Remember when I mentioned how the world around us is changing and we no longer live with the assumption that people have any recollection or memory of anything Christian? Well what do you suppose the solution?
Brow beat them into rational submission by taking them to church week in and week out? The people I know wouldn’t stand for that approach.
Why not try exposing them to the gospel message of redemption through a real, long term, and reciprocal relationship? One seeks to count people as another number in the pew, the other seeks to name people as a friend. Let God do the converting, he’s good at it. We should go about our business representing God’s perspective on how we should conduct ourselves (joining in what’s called the Kingdom of God).
Does your church elevate the need to exist in the places you already exist? If not then why not?
Perhaps it goes back to the BUILDING. We’ve put so much stock into the building that to see it empty would be a failure. We put so much energy, so much money, that our existence depends on using the thing we’ve created to house our god.
The solution? We know the gospel is unchanged, and that the gospel message of redemption is not constrained within the interpretation of the block building or even the leaders within it. I think the solution here hinges on releasing people to exist for the sake of mission in the places they are connected.

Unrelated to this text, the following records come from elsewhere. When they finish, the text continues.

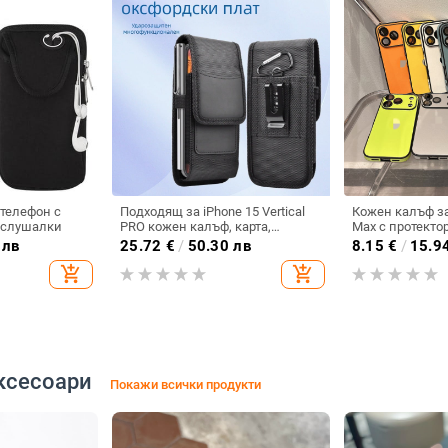
 телефон с
Подходящ за iPhone 15 Vertical
Кожен калъф за
 слушалки
PRO кожен калъф, карта,
Max с протектор
оксфордски плат, найлонов
пълен обхват и
 лв
25.72
€
/
50.30 лв
8.15
€
/
15.9
плат, колан, чанта за кръста на
твърд кейс
add_shopping_cart
add_shopping_cart
мобилен телефон
ксесоари
Покажи всички продукти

we have to loose the mentality that ‘church’ is when you get together Sunday morning. If church is about the people, then the church is gathered everywhere those people are. I not for a minute suggesting that we should not gather, we should, and if it’s Sunday morning then so be it. But you can’t be described and identified as that box Sunday morning. And under no circumstance should those we know be exposed as their first experience that gathering.
Stop dragging people to the box. Stop dragging people to the cathedral.
Start inviting people over for dinner. Start meeting people over drinks.
Find a church that will support you in these initiatives. Join God in his plan to redeem our city.